Уже в военторговской конторе все были давно осведомлены о благополучном прохождении документа в верхах, казалось бы, отпусти человека, товарищ начальник, — бумагу куда следует можно и после подшить, но — мыслимое ли дело — это ж Советская Армия, в которой все — точно, беспрекословно и в срок.
А Эльвира вконец извелась, работа валилась из рук, сраные подполковники орали на нее, чего прежде, на гражданке, ни одна сволочь не могла себе позволить, но если все же позволяла, то потом горько сожалела о несдержанности.
Кроме того, женщину вконец доконала эта нескончаемая европейская слякоть, этот пронизывающий ветер с дурацких гор, эти чехи и словаки (с которыми изредка все же приходилось иметь дело), даже не пытавшиеся скрыть свое отвращение к русским братьям, а заодно и сестрам, явно не собирающиеся когда-либо забыть шестьдесят восьмой год и прочие подобные годики, мешающие свободолюбивым народам вернуться в лоно мировой цивилизации…

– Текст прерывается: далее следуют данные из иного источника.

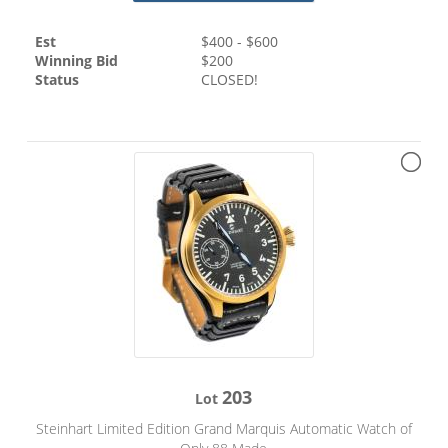
Est
$
400
- $
600
Winning Bid
$
200
Status
CLOSED!
203
Lot
Steinhart Limited Edition Grand Marquis Automatic Watch of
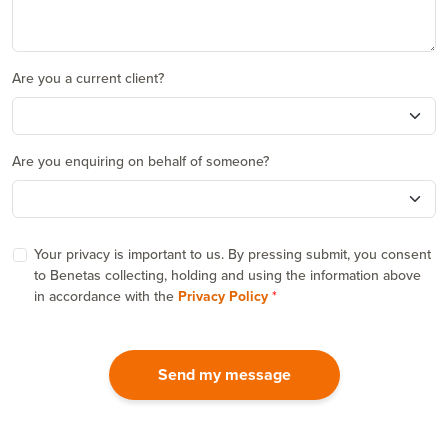
Are you a current client?
Are you enquiring on behalf of someone?
Your privacy is important to us. By pressing submit, you consent
to Benetas collecting, holding and using the information above
in accordance with the
Privacy Policy
Send my message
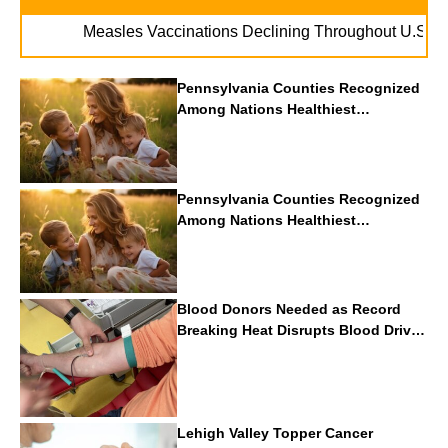
. . .
les Vaccinations Declining Throughout U.S.
Vape Package W
Pennsylvania Counties Recognized
Among Nations Healthiest
Communities By U.S. News & World
Report
Pennsylvania Counties Recognized
Among Nations Healthiest
Communities By U.S. News & World
Report
Blood Donors Needed as Record
Breaking Heat Disrupts Blood Drives
Nationwide
Lehigh Valley Topper Cancer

Наконец — воля! Эльвире жмут руку, фальшиво сожалеют об утрате ценного кадра, желают успехов и скорейшей постановки в строй бывшего доблестного фронтовика.
Если бы отец не был фронтовиком и калекой, то, возможно, ничего бы не выгорело. Ведь подойди начальство формально, отец-то — не одинокий старец, у него жена законная, которая сама замечательно управится — не она первая, не она последняя. Так что Эльвира должна быть премного благодарна…
Но она всех благодарит довольно сдержанно, и это еще хорошо, потому что язык так и чешется высказать все наболевшее, мол, я безумно счастлива покинуть ваше воровское кубло, притворяющееся форпостом социалистического лагеря, передовым, так сказать, его бараком; рада, что больше не увижу этих чмошников в погонах, которых решительно невозможно представить заступниками и тем более героями; бесконечно рада, что не придется больше приветливо улыбаться их боевым подругам — стервозным толстухам — плотно спаянным в особый бабий гадюшник, пробавляющийся дебильной художественной самодеятельностью да плетущий интриги, в которых все — против всех.
Нет, Эльвира бы, конечно, сказала на прощанье кое-что, не отказала б себе в удовольствии, но до самого последнего момента боится, жутко трясется, что добрые, но строгие дядечки военные вдруг возьмут и передумают, и не пустят ее к бедному папочке, и некому будет ему воды подать, и слово доброе сказать, и судно подложить, и глаза закрыть пятаками…
И лишь когда самолет ушел за облака, когда слякотная и неприветливая «Европа» скрылась из вида, на лице женщины появилась блаженная улыбка: «Домой, наконец-то, да уже, считай, дома, счастье-то какое, Господи!..»
К разбитому параличом отцу она смогла отправиться лишь через неделю после прибытия. Надо же было отдышаться после ужасного испытания, привести себя в порядок, почистить перышки, дождаться, чтоб выветрился ненавистный казарменный дух. Правда, в настоящей казарме ей так ни разу побывать и не пришлось, случай не подвернулся…
Эльвира тряслась на раздолбанном ЛИАЗе по раздолбанному асфальту, изо всех сил стараясь держать подобающее расположение духа, твердя про себя, как заклинание: «Милый папочка, я лечу к тебе, я уже почти прилетела, я заберу тебя к себе и сама буду за тобой ходить, буду мыть тебя и кормить с ложечки, а твоя Любка пусть ищет следующего пожилого придурка, чтоб пахать на „фазендах“ и „бамах“ да инсульт от жары получать; пусть она катится ко всем чертям вместе со своим выводком, пусть не говорит, что я свалила тебя на ее хрупкие плечи, да я ей тебя наоборот — умолять будет — не доверю!..»
Так Эльвира обрабатывала сама себя всю дорогу, но чувствовала, что заклинание почему-то действует все слабее и слабее…
Отца она нашла умытым, ухоженным, улыбающимся и даже свежевыбритым, а ведь нарочно явилась без предупреждения, будто ревизор управления торговли. Более того, он ее даже почти узнал, хотя называл то Алей, то Элей. Алей, пожалуй, чаще. Впрочем, это можно было отнести на дефекты дикции, тоже пострадавшей от инсульта…
По виду отца нельзя было с уверенностью сказать, что тот безумно рад приезду главной дочери, потому что вел себя старик так, словно они не далее чем вчера расстались. А наверное, он так и думал.
Отцовские девочки, а Эльвира именовала их только так, были тут же — подросшие, симпатичные, милые детки. Они беспрестанно ластились к отцу, и он «тащился» от умиления, будто соскучился по ним, а не по ней.
А она-то, добрая бескорыстная душа, преодолела все преграды, все границы превозмогла, а он… А они… Эх, такую работу бросила — ради чего, спрашивается?!